Job — Since pictures are not wanted, repeat only the text of the records, word for word.

Stored data entries
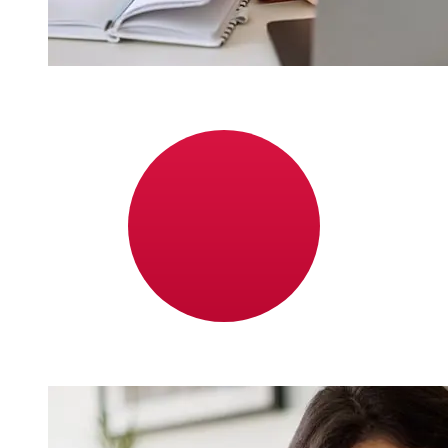
How fast is a Middle East Bank BHD
to JPY transfer?
Delivery times for international transfers with Middle
East Bank from Bahrain to Japan vary based on the
payment method and transaction timing. Typically,
international bank transfers take 1 to 5 business days.
Factors such as bank holidays and security checks may
also impact delivery. Check Middle East Bank Bahrain's
cutoff times to avoid delays.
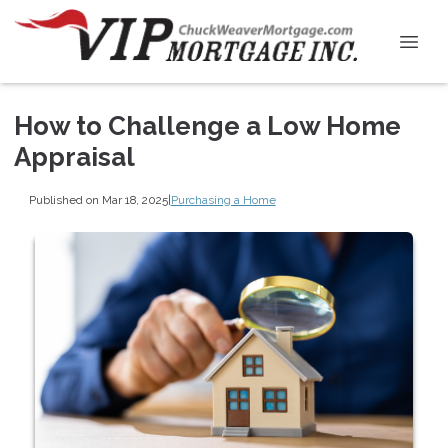
How to Challenge a Low Home
Appraisal
Published on Mar 18, 2025
|
Purchasing a Home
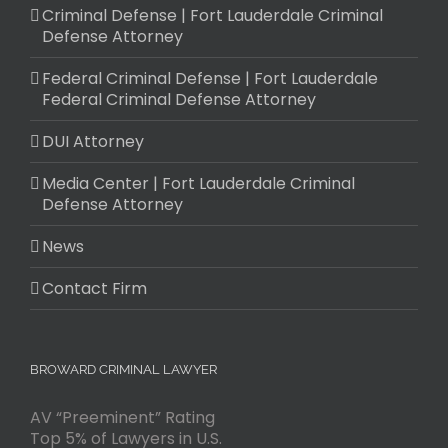
Criminal Defense | Fort Lauderdale Criminal
Defense Attorney
Federal Criminal Defense | Fort Lauderdale
Federal Criminal Defense Attorney
DUI Attorney
Media Center | Fort Lauderdale Criminal
Defense Attorney
News
Contact Firm
BROWARD CRIMINAL LAWYER
AV “Preeminent” Rating
Top 5% of Lawyers in U.S.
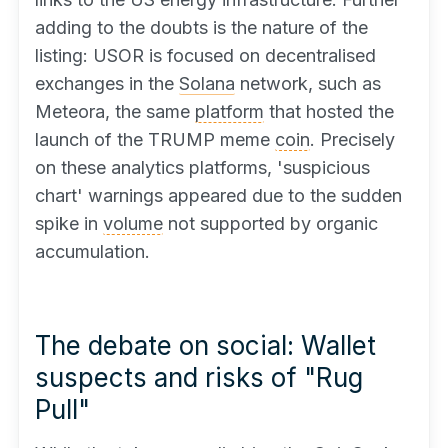
adding to the doubts is the nature of the
listing: USOR is focused on decentralised
exchanges in the
Solana
network, such as
Meteora, the same
platform
that hosted the
launch of the TRUMP meme
coin
. Precisely
on these analytics platforms, 'suspicious
chart' warnings appeared due to the sudden
spike in
volume
not supported by organic
accumulation.
The debate on social: Wallet
suspects and risks of "Rug
Pull"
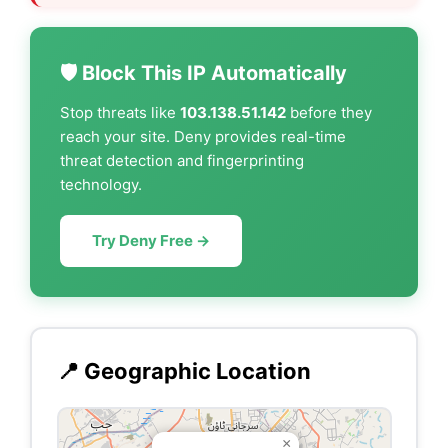
🛡️ Block This IP Automatically
Stop threats like
103.138.51.142
before they
reach your site. Deny provides real-time
threat detection and fingerprinting
technology.
Try Deny Free →
📍 Geographic Location
×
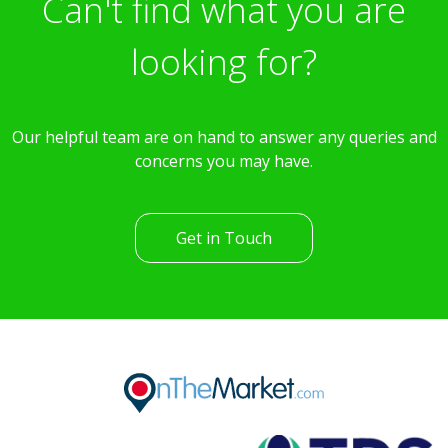
Can't find what you are
looking for?
Our helpful team are on hand to answer any queries and
concerns you may have.
Get in Touch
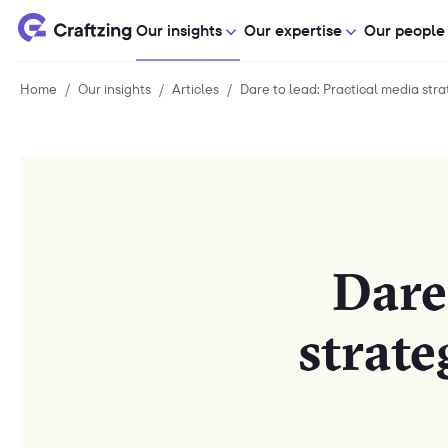
Our insights
Our expertise
Our people
Home
Home
/
Our insights
Our
/
Articles
Articles
/
Dare to lead: Practical media strate
insights
Dare
strate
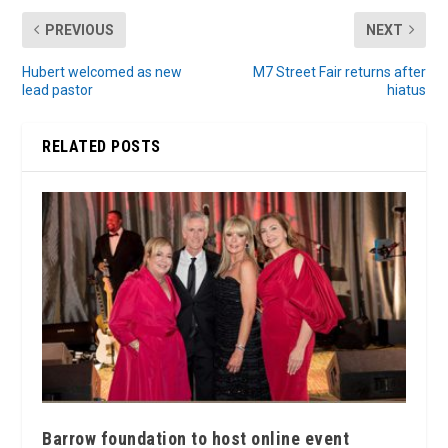
PREVIOUS
NEXT
Hubert welcomed as new
M7 Street Fair returns after
lead pastor
hiatus
RELATED POSTS
Barrow foundation to host online event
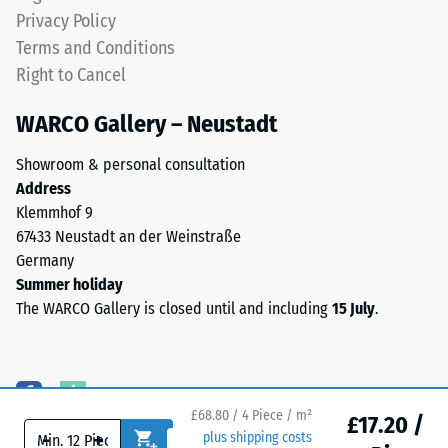
(BS 7188)
ELT
Privacy Policy
stands
Water
Terms and Conditions
for
Permeability
Right to Cancel
End
(EN 12616) –
Rating 5 =
of
WARCO Gallery – Neustadt
Infiltration
Life
approx. 1000
Tyres.
Showroom & personal consultation
mm/h (1000
The
Address
l/h/m²)
granules
Klemmhof 9
contain
Slip
67433 Neustadt an der Weinstraße
natural
resistance
Germany
(EN 16165)
rubber
Summer holiday
– Scale
(NR)
The WARCO Gallery is closed until and including
15 July
.
value 4 =
and
mean
styrene-
acceptance
butadiene
angle
rubber
approx.
£68.80 / 4 Piece / m²
(SBR),
£17.20 /
16°, group
-
+
plus shipping costs
bonded
R10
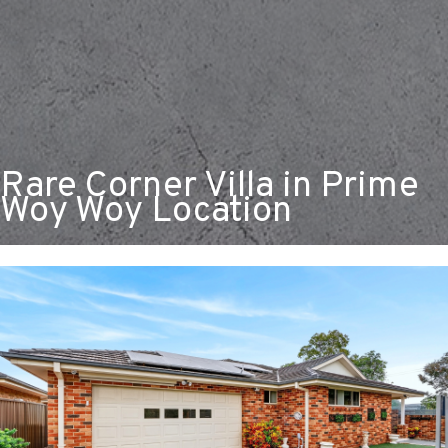
Rare Corner Villa in Prime
Woy Woy Location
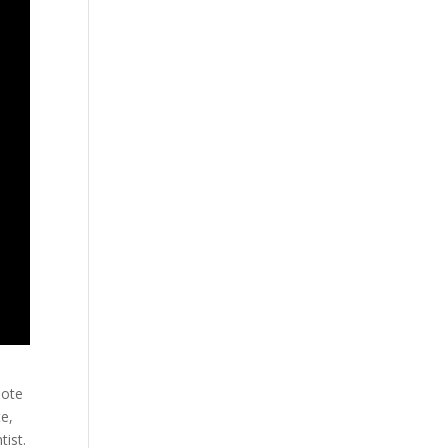
uote
te,
tist.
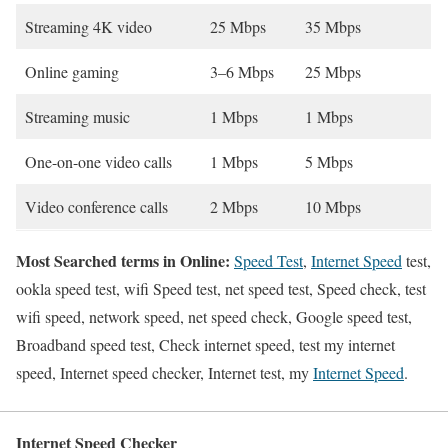
Streaming 4K video
25 Mbps
35 Mbps
Online gaming
3–6 Mbps
25 Mbps
Streaming music
1 Mbps
1 Mbps
One-on-one video calls
1 Mbps
5 Mbps
Video conference calls
2 Mbps
10 Mbps
Most Searched terms in Online:
Speed Test
,
Internet Speed
test,
ookla speed test, wifi Speed test, net speed test, Speed check, test
wifi speed, network speed, net speed check, Google speed test,
Broadband speed test, Check internet speed, test my internet
speed, Internet speed checker, Internet test, my
Internet Speed
.
Internet Speed Checker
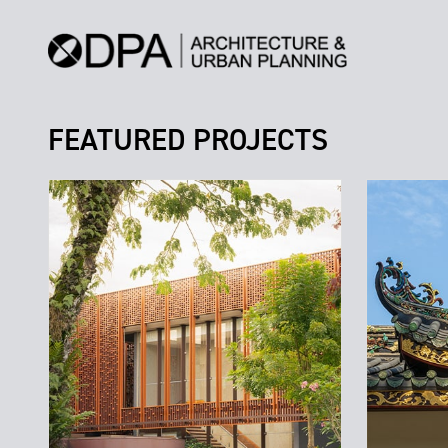
FEATURED PROJECTS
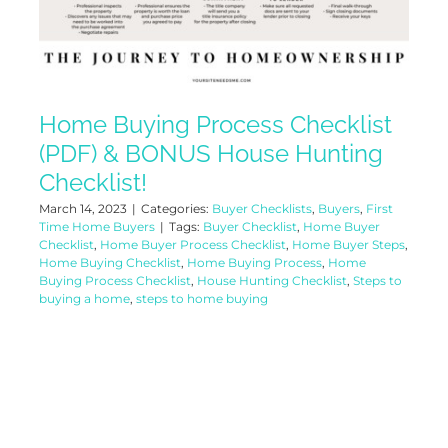
Home Buying Process Checklist
(PDF) & BONUS House Hunting
Checklist!
March 14, 2023
|
Categories:
Buyer Checklists
,
Buyers
,
First
Time Home Buyers
|
Tags:
Buyer Checklist
,
Home Buyer
Checklist
,
Home Buyer Process Checklist
,
Home Buyer Steps
,
Home Buying Checklist
,
Home Buying Process
,
Home
Buying Process Checklist
,
House Hunting Checklist
,
Steps to
buying a home
,
steps to home buying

Response below —
How fast is a Middle East Bank BHD
to JPY transfer?
Delivery times for international transfers with Middle
East Bank from Bahrain to Japan vary based on the
payment method and transaction timing. Typically,
international bank transfers take 1 to 5 business days.
Factors such as bank holidays and security checks may
also impact delivery. Check Middle East Bank Bahrain's
cutoff times to avoid delays.
How to Challenge a Low Home
Appraisal
Published on Mar 18, 2025
|
Purchasing a Home
Criminal Defense | Fort Lauderdale Criminal
Defense Attorney
Federal Criminal Defense | Fort Lauderdale
Federal Criminal Defense Attorney
DUI Attorney
Media Center | Fort Lauderdale Criminal
Defense Attorney
News
Contact Firm
BROWARD CRIMINAL LAWYER
AV “Preeminent” Rating
Top 5% of Lawyers in U.S.
adding to the doubts is the nature of the
listing: USOR is focused on decentralised
exchanges in the
Solana
network, such as
Meteora, the same
platform
that hosted the
launch of the TRUMP meme
coin
. Precisely
on these analytics platforms, 'suspicious
chart' warnings appeared due to the sudden
spike in
volume
not supported by organic
accumulation.
The debate on social: Wallet
suspects and risks of "Rug
Pull"
🛡️ Block This IP Automatically
Stop threats like
103.138.51.142
before they
reach your site. Deny provides real-time
threat detection and fingerprinting
technology.
Try Deny Free →
📍 Geographic Location
×
Can't find what you are
looking for?
Our helpful team are on hand to answer any queries and
concerns you may have.
Get in Touch
Our insights
Our expertise
Our people
Home
Home
/
Our insights
Our
/
Articles
Articles
/
Dare to lead: Practical media strate
insights
Dare
strate
PREVIOUS
NEXT
Hubert welcomed as new
M7 Street Fair returns after
lead pastor
hiatus
RELATED POSTS
Barrow foundation to host online event
(BS 7188)
ELT
Privacy Policy
stands
Water
Terms and Conditions
for
Permeability
Right to Cancel
End
(EN 12616) –
Rating 5 =
of
WARCO Gallery – Neustadt
Infiltration
Life
approx. 1000
Tyres.
Showroom & personal consultation
mm/h (1000
The
Address
l/h/m²)
granules
Klemmhof 9
contain
Slip
67433 Neustadt an der Weinstraße
natural
resistance
Germany
(EN 16165)
rubber
Summer holiday
– Scale
(NR)
The WARCO Gallery is closed until and including
15 July
.
value 4 =
and
mean
styrene-
acceptance
butadiene
angle
rubber
approx.
£68.80 / 4 Piece / m²
(SBR),
£17.20 /
16°, group
-
+
plus shipping costs
bonded
R10
Rare Corner Villa in Prime
Woy Woy Location
uote
te,
tist.
Streaming 4K video
25 Mbps
35 Mbps
Online gaming
3–6 Mbps
25 Mbps
Streaming music
1 Mbps
1 Mbps
One-on-one video calls
1 Mbps
5 Mbps
Video conference calls
2 Mbps
10 Mbps
Most Searched terms in Online:
Speed Test
,
Internet Speed
test,
ookla speed test, wifi Speed test, net speed test, Speed check, test
wifi speed, network speed, net speed check, Google speed test,
Broadband speed test, Check internet speed, test my internet
speed, Internet speed checker, Internet test, my
Internet Speed
.
Internet Speed Checker
FEATURED PROJECTS
Home Buying Process Checklist
(PDF) & BONUS House Hunting
Checklist!
March 14, 2023
|
Categories:
Buyer Checklists
,
Buyers
,
First
Time Home Buyers
|
Tags:
Buyer Checklist
,
Home Buyer
Checklist
,
Home Buyer Process Checklist
,
Home Buyer Steps
,
Home Buying Checklist
,
Home Buying Process
,
Home
Buying Process Checklist
,
House Hunting Checklist
,
Steps to
buying a home
,
steps to home buying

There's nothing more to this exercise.